Washington, D.C., January, 14 2002—The
International Finance Corporation (IFC), the private sector arm of the
World Bank Group, will invest US$10 million in a weather risk management
project aimed at introducing weather hedges to emerging markets. A
key goal of the IFC investment – its first in the weather risk sector
– is to improve the economic stability of weather sensitive private sector
enterprises in developing countries.
Weather hedges, or derivatives, protects a range of industries against
weather-related damages, most notably in the agriculture and energy sectors,
but also in transportation, construction, leisure, and insurance industries.
Farmers particularly benefit from weather hedge products, since they
offer a valuable shield against crop risk failure owing to drought or severe
weather. A key interest of the IFC is to apply weather derivatives
to agricultural risk management in developing countries, thereby reducing
the vulnerability to poverty in rural areas.
Currently, the market for weather hedges is underdeveloped in emerging
markets. Sensing a need to fill that gap, IFC has joined with Aquila Inc.,
to create the $80 million Global Weather Risk Facility (GWRF). Aquila
will syndicate $70 million of GWRF to its network of reinsurance partners.
In addition to the capital support, Aquila will leverage relationships
with international banks and insurance companies to source weather risk
in developing countries.
GWRF will help transfer weather risks from businesses with systemic exposures
into Aquila’s globally diversified weather portfolio. Businesses
ranging from a farm to a large power plant will benefit from GWRF’s weather
Mr. Jean-Paul Pinard, Director of IFC’s Agribusiness Department, said,
“The GWRF will help launch an innovative insurance product and much-needed
hedging instrument in emerging markets. The hedges will also help
farmers manage their crop failure risk and make them more creditworthy.”

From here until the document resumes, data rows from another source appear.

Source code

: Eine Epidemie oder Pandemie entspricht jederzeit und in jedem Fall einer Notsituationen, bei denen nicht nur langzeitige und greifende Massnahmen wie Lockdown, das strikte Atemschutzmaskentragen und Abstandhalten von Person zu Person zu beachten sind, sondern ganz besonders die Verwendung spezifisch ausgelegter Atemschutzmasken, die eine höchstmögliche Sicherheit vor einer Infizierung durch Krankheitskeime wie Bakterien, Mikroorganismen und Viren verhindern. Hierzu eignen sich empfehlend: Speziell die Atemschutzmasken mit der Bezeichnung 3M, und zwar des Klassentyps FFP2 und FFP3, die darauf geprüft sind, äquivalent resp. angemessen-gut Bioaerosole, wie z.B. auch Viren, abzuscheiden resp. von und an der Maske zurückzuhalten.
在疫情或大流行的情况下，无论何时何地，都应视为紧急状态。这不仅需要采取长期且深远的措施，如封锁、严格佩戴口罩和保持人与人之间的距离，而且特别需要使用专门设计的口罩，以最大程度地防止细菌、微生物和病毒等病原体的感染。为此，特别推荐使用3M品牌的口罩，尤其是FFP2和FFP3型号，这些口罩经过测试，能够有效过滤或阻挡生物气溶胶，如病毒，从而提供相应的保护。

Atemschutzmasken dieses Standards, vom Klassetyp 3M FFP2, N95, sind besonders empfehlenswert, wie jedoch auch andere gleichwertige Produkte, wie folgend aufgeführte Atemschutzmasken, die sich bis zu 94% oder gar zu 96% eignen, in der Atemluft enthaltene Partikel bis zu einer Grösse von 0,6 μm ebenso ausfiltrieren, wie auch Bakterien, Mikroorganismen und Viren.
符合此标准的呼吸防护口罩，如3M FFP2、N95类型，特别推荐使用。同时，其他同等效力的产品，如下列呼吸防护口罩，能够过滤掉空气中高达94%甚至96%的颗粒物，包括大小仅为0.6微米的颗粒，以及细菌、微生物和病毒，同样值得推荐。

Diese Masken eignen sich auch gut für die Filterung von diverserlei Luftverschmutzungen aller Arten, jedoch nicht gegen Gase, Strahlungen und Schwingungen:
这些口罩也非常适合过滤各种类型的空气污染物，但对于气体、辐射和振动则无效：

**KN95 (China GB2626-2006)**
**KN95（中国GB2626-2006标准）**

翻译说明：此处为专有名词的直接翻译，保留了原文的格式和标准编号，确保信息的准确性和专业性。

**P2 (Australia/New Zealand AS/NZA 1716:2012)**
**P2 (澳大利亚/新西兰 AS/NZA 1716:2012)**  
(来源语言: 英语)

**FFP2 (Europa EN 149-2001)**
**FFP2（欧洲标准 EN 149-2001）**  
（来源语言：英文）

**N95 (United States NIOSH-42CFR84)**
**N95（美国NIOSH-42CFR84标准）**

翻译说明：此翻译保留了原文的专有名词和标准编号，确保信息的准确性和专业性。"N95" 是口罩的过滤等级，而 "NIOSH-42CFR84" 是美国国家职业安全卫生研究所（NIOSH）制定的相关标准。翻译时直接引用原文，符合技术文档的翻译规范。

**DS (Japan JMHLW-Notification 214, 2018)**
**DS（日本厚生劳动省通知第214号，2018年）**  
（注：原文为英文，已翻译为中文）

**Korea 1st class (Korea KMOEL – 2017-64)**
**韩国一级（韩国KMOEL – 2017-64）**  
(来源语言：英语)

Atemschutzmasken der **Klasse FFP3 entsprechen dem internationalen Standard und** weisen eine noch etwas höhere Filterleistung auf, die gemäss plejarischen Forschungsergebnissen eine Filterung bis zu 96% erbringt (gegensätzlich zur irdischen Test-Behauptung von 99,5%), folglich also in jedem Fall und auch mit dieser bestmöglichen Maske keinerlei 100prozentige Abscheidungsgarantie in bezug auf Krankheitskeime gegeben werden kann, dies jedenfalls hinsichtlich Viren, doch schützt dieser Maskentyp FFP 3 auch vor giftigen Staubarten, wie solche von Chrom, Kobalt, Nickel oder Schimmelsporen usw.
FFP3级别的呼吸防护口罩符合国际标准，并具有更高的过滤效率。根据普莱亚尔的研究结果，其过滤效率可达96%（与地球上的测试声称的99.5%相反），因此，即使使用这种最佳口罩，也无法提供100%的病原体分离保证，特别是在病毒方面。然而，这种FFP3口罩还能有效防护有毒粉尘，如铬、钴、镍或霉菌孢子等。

According to Mr. Ravi Nathan, General Manager of Aquila’s Weather Group,
the global weather risk portfolio will benefit less developed economies
through the risk mitigation generated by global diversification. “An
efficient weather risk management business has to necessarily be global
in its very design to capture the power of diversification and natural
weather offsets. In this context, an $80 million facility can underwrite
upwards of $400 million of weather risk,” he said.
The Kansas City-based Aquila is one of the world’s leading market-makers
of weather derivatives. A weather derivative is a financial instrument
that has a pay-off derived from one or more independently measurable weather
parameters. Aquila is a leading wholesaler of natural gas and power
in North America and a provider of risk management services. Aquila
also provides wholesale energy and risk manager services in the United
Kingdom, Germany and Scandinavia. Aquila is wholly-owned by Kansas
City-based UtiliCorp United, an international energy company with 4 million
customers across the U.S. and in Canada, the United Kingdom, New Zealand
and Australia. Additional information is available at www.aquila.com.
IFC’s mission is to promote sustainable private sector investment in developing
countries, helping to reduce poverty and improve people's lives. IFC
finances private sector investments in the developing world, mobilizes
capital in the international financial markets, and provides technical
assistance and advice to governments and businesses. Since its founding
in 1956 through the close of the last fiscal year on June 30, 2001, IFC
committed more than $31 billion of its own funds and arranged $20 billion
in syndications for 2,636 companies in 140 developing countries. IFC’s
committed portfolio at the end of FY01 was $14.3 billion.